### Task to carry out:
Each entry below should be written out exactly as it is, with no pictures.

### Version comparison data:
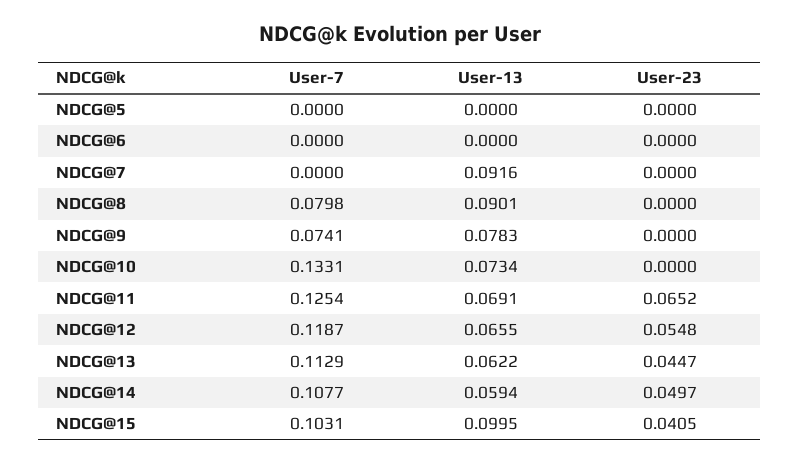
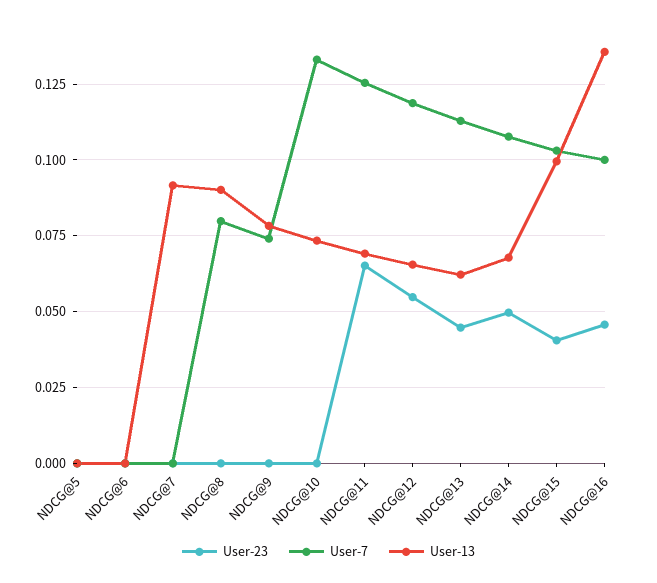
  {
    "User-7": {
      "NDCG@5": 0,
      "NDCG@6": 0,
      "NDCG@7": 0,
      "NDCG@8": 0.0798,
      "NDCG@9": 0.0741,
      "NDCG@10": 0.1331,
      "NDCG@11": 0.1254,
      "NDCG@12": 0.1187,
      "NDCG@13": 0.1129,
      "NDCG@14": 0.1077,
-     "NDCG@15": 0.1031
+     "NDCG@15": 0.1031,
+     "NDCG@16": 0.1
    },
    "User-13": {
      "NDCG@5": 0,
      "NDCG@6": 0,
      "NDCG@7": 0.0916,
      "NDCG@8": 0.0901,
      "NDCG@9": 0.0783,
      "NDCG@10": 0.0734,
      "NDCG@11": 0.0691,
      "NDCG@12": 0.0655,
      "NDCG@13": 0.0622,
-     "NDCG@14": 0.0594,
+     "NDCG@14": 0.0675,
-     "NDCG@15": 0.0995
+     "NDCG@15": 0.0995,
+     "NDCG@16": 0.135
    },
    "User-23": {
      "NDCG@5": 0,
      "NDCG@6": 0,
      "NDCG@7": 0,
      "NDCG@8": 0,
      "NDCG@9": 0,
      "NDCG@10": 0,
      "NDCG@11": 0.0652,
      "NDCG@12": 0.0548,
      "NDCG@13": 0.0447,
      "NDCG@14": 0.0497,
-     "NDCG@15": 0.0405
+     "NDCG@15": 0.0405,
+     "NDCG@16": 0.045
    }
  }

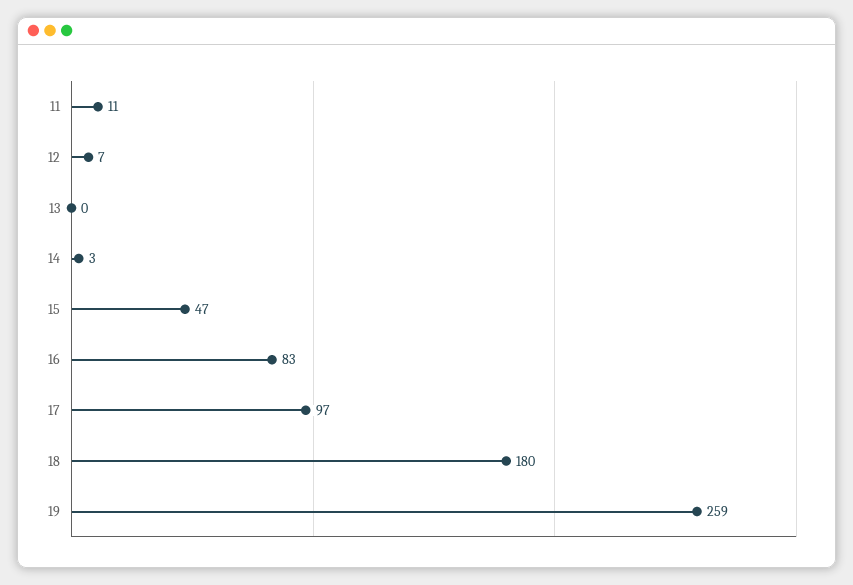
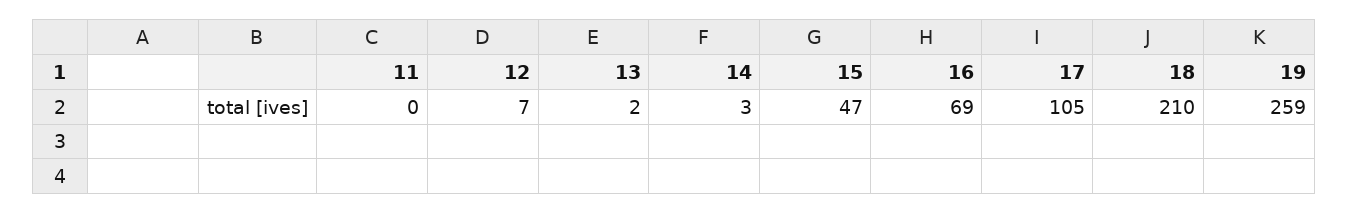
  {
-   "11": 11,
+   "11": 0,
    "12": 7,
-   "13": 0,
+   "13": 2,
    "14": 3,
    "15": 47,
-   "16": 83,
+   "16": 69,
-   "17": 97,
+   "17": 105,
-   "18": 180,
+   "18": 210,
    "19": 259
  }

### Task result:
  {
    "User-7": {
      "NDCG@5": 0,
      "NDCG@6": 0,
      "NDCG@7": 0,
      "NDCG@8": 0.0798,
      "NDCG@9": 0.0741,
      "NDCG@10": 0.1331,
      "NDCG@11": 0.1254,
      "NDCG@12": 0.1187,
      "NDCG@13": 0.1129,
      "NDCG@14": 0.1077,
-     "NDCG@15": 0.1031
+     "NDCG@15": 0.1031,
+     "NDCG@16": 0.1
    },
    "User-13": {
      "NDCG@5": 0,
      "NDCG@6": 0,
      "NDCG@7": 0.0916,
      "NDCG@8": 0.0901,
      "NDCG@9": 0.0783,
      "NDCG@10": 0.0734,
      "NDCG@11": 0.0691,
      "NDCG@12": 0.0655,
      "NDCG@13": 0.0622,
-     "NDCG@14": 0.0594,
+     "NDCG@14": 0.0675,
-     "NDCG@15": 0.0995
+     "NDCG@15": 0.0995,
+     "NDCG@16": 0.135
    },
    "User-23": {
      "NDCG@5": 0,
      "NDCG@6": 0,
      "NDCG@7": 0,
      "NDCG@8": 0,
      "NDCG@9": 0,
      "NDCG@10": 0,
      "NDCG@11": 0.0652,
      "NDCG@12": 0.0548,
      "NDCG@13": 0.0447,
      "NDCG@14": 0.0497,
-     "NDCG@15": 0.0405
+     "NDCG@15": 0.0405,
+     "NDCG@16": 0.045
    }
  }

  {
-   "11": 11,
+   "11": 0,
    "12": 7,
-   "13": 0,
+   "13": 2,
    "14": 3,
    "15": 47,
-   "16": 83,
+   "16": 69,
-   "17": 97,
+   "17": 105,
-   "18": 180,
+   "18": 210,
    "19": 259
  }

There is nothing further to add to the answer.